Monday, Jul. 14, 1941

Hot Jazz Reportage

SEND ME DOWN--Henry Steig--Knopf ($2.50).

A first novel by the brother of New Yorker Artist William Steig is the best story so far about hot jazz and the people who make it. Dorothy Baker's Young Man With a Horn showed tinny enthusiasm, a specious literary talent; Dale Curran's Piano in the 'Band had a warmer enthusiasm, less talent. But even Send Me Down leaves a long way to go. Its author has had some actual experience as a jazz musician, has knowledge and taste about the music, can do good reportage on the professional and erotic life of his colleagues. Beyond that he does not venture.
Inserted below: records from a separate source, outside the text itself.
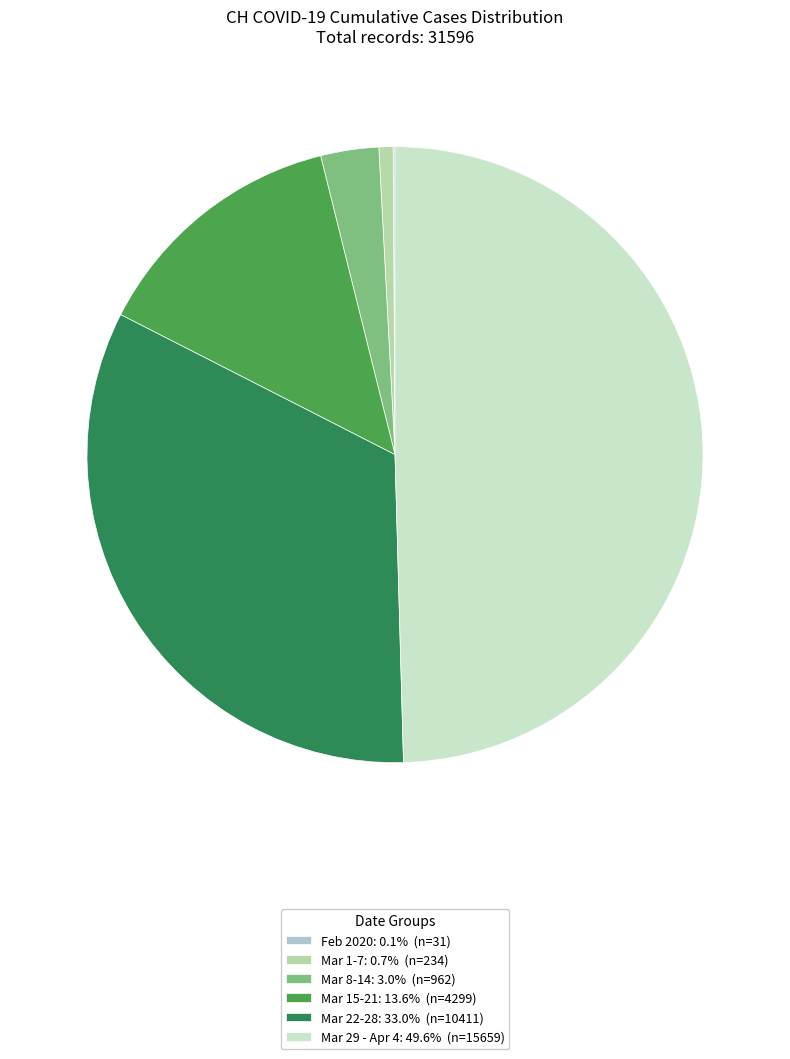

Do Mar 1-7: 0.7% (n=234) and Mar 8-14: 3.0% (n=962) together represent more than half of the pie?

No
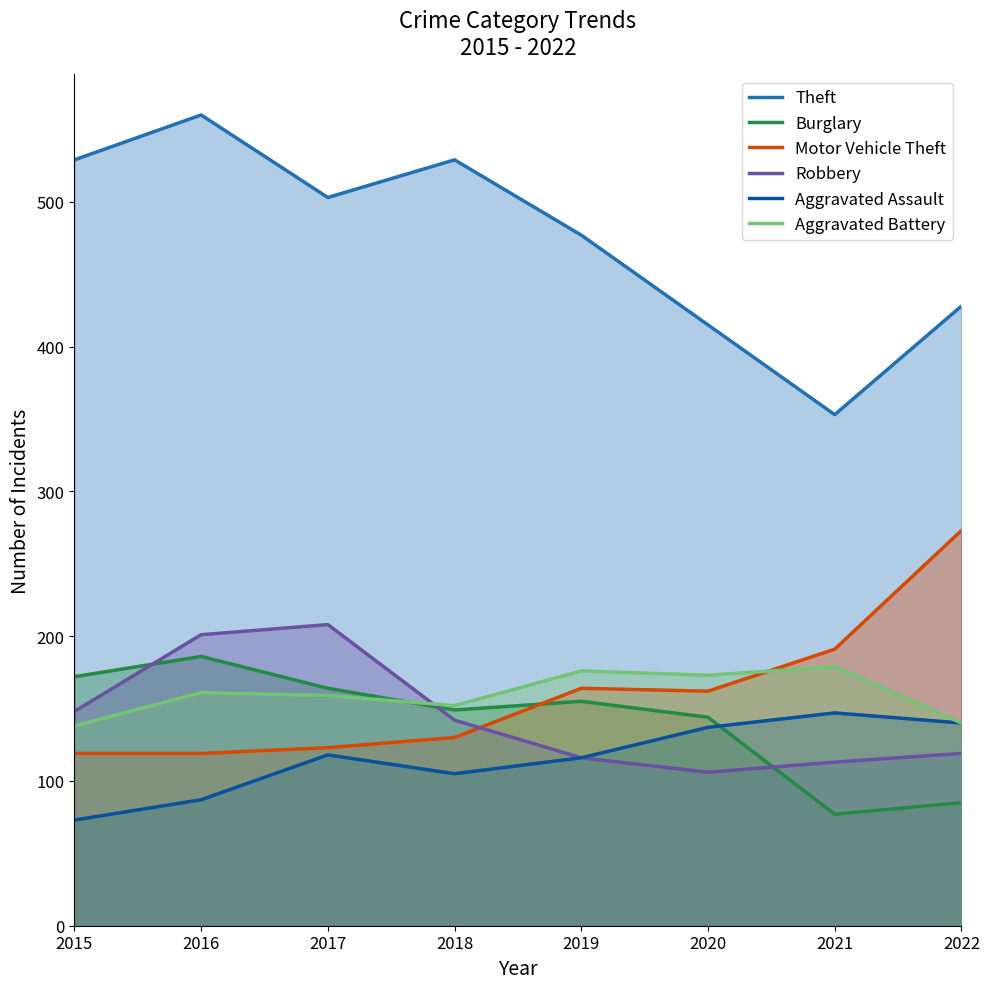

At how many categories does at least one series exceed 237?

8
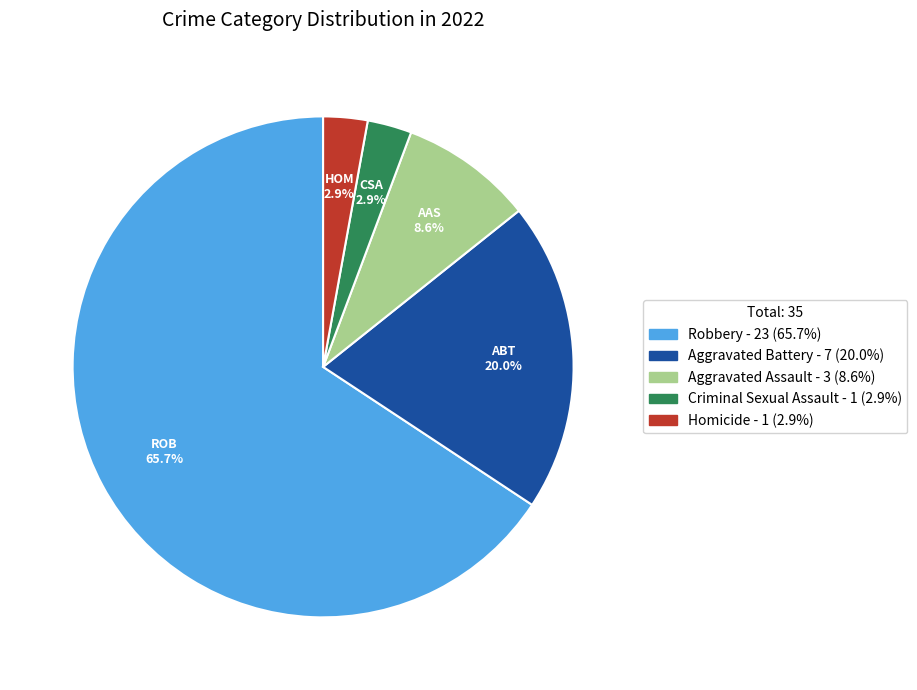

How many slices are in this pie chart?

5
Clarinetist Pete Davis ' moves out of Manhattan's 46th Street into a series of low-grade dates in Pennsylvania in the early '20s, winds up with a topflight, ill-paid hot outfit in Chicago. His pianist brother Frank sticks to the seaboard; his greater talent and his tameness betray him into the venal successes of the "swing" rage. Between the two of them they cover most of the salient features of jazz and Jazz-living among white musicians. There is some sore stuff on that corrupt necessity, the musician's union, and an interesting passage about marijuana. Send Me Down, in its own scale, is a likable enough performance. But it is scarcely adequate to its subject.